Brazil is a unique country in South America. It is the largest country on the continent and the fifth largest in the world. Its population of 200 million demonstrates a diverse mix of race, religion, country of origin, and cultural heritage. The striking contrast between the north and the south is easily noticeable, but there are many interesting nuances of life and culture in Brazil that every visitor should be aware of.
A Diverse Population
Brazil prides itself on having a diverse population due in part to its largest proportion of people who come from mixed race families. In 2008, 48% identified themselves as white, 44% as mixed race, and 7% as black.
A Country of Immigrants
Brazil has received a large number of immigrants in the past 150 years. Immigrants came to work as farmers and in the coffee plantations where they provided labor for the coffee industry. The bulk of these coffee workers were from Italy. Beginning in the 1930s, a large number of immigrants from Japan came, resulting in São Paulo being home to the largest number of Japanese people outside of Japan. Immigrants from Germany, Eastern Europe, Syria, and Lebanon also settled in Brazil, mostly in the south, and recent immigration waves have included immigrants from China and Korea.

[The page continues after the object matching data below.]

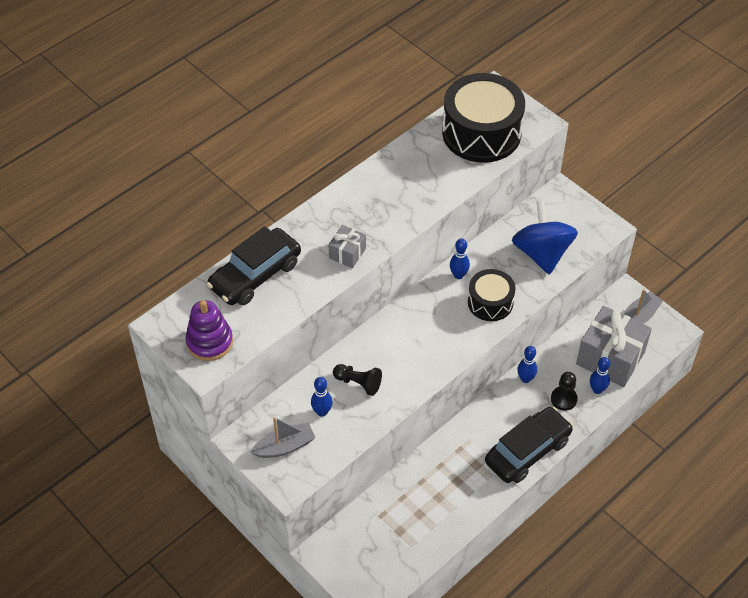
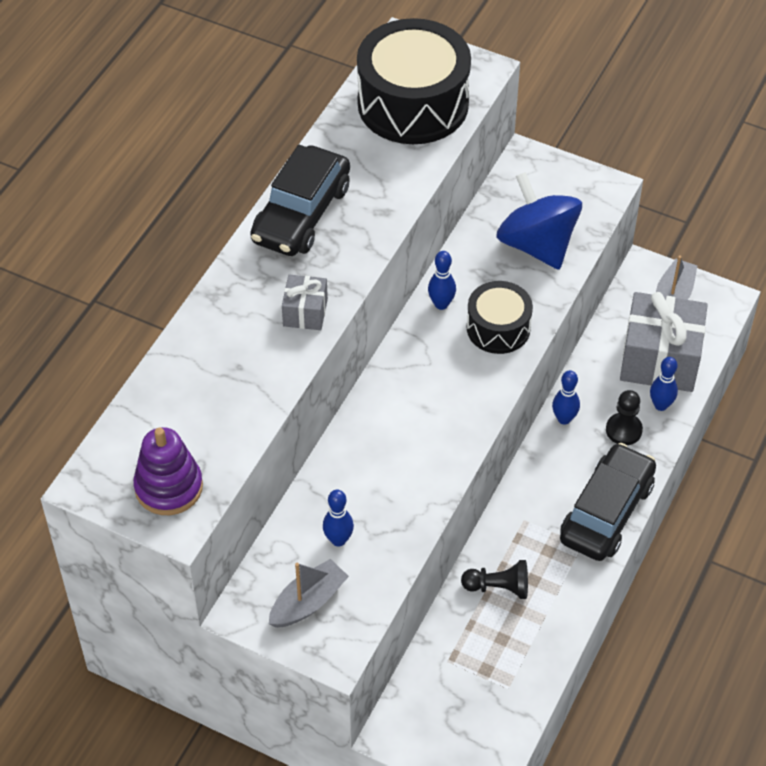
camera: 20 degrees left, 0 degrees up
black car [207,226,301,305] -> black car moved to [250,145,350,256]
black pawn [333,364,382,396] -> black pawn moved to [461,560,528,599]

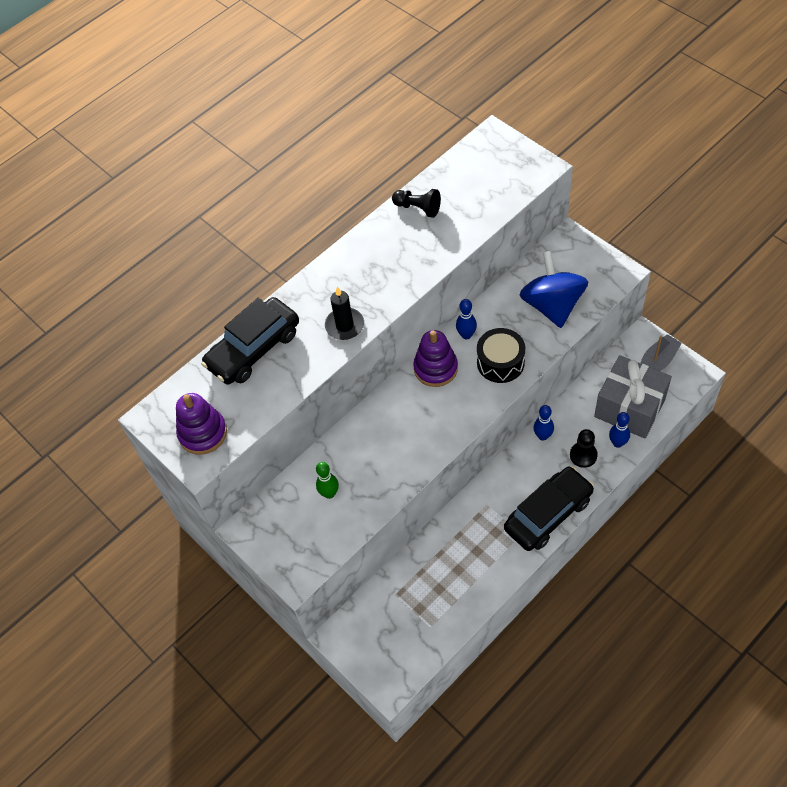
camera: 25 degrees right, 5 degrees up
black car [250,145,350,256] -> black car moved to [201,297,299,385]
grey boat [269,559,349,628] -> none
grey gift [282,274,328,330] -> black candle [325,287,364,340]
blue bowling pin [323,490,354,547] -> green bowling pin [316,462,339,499]
black drum [357,18,471,144] -> none
black pawn [461,560,528,599] -> black pawn moved to [392,189,441,218]
none -> purple stacking toy [413,330,458,387]

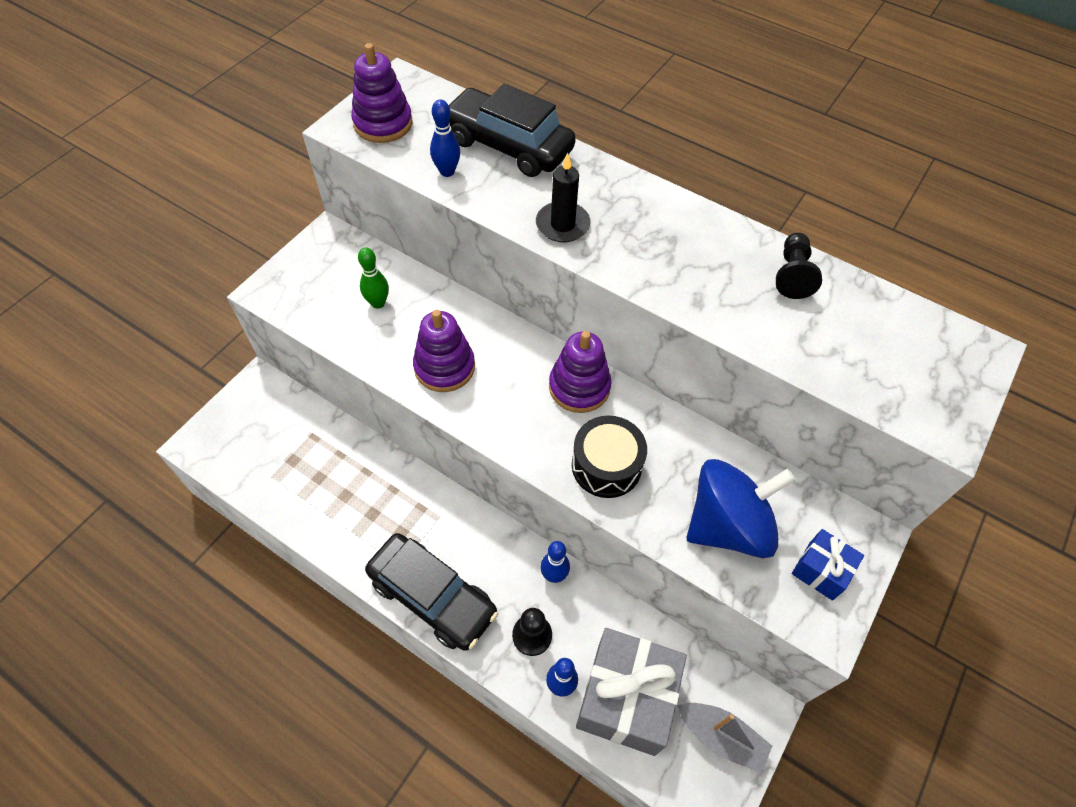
camera: 70 degrees right, 0 degrees up
blue bowling pin [456,299,477,340] -> blue bowling pin moved to [430,99,460,177]
none -> purple stacking toy [413,310,475,392]
none -> blue gift [792,529,864,601]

As a result of such large immigration to Brazil, Brazilian culture contains many aspects of immigrants' cultures, especially in the cuisine.
Brazil is a Catholic country, with about 64% of the population identifying themselves as Roman Catholic. In fact, Brazil has the largest Roman Catholic population of any one country in the world. However, religion in Brazil is more complex than it may first appear because the country has a spiritual society that results from both Catholicism and religious traditions from African slaves and indigenous groups.
The number of people who do not practice Catholicism is notable, and this number has increased in recent years. According to the 2010 census, Almost one-quarter of the population are Protestant, and Evangelical and Pentecostal Protestants. Another roughly eight percent identify no religion, while about two percent of the population identify themselves as followers of Spiritism.
One unique aspect of religion in Brazil is the practice of religions from Africa. Afro-Brazilian religions such as Candomblé and Umbanda were brought to Brazil by slaves or were inspired by religious traditions from Africa. These religions are mostly concentrated in the northeast of Brazil, in places like Salvador and Recife, although adherents can be found anywhere in Brazil. Some Brazilians even practice both Catholicism and an Afro-Brazilian religion.
Brazil was a colony of Portugal until the early 19th century and today is the world's largest Portuguese-speaking country. Portuguese is the official language. Portuguese is a Romance language with close ties to Spanish, but visitors should know that Portuguese and Spanish sound quite different, thanks in part to a fairly complicated system of pronunciation patterns in Brazilian Portuguese.
Other languages spoken in Brazil include LIBRAS (Brazilian Portuguese Sign Language) and indigenous languages such as Nheengatu and Tucano.
UNESCO World Heritage Sites
Brazil has 19 places on the UNESCO World Heritage List. Twelve of these are cultural sites, such as the historic town of Ouro Preto and the architecture of Brasilia, Brazil's capital city. Seven sites on the list are natural sites. These include the famous island of Fernando de Noronha and the Pantanal Conservation Area.
One of the World's Largest Cities
São Paulo, with an urban population of over 11 million (over 20 million in the metro area), is by far the most populous city in Brazil. It is also the most populous city in South America, the most populous city in the western hemisphere, and the twelfth most populous city in the world.
Because of São Paulo's size, there is much to do there. It is the economic and cultural hub of the country, an important center for businesses, banks, restaurants, museums, markets, and cultural activities.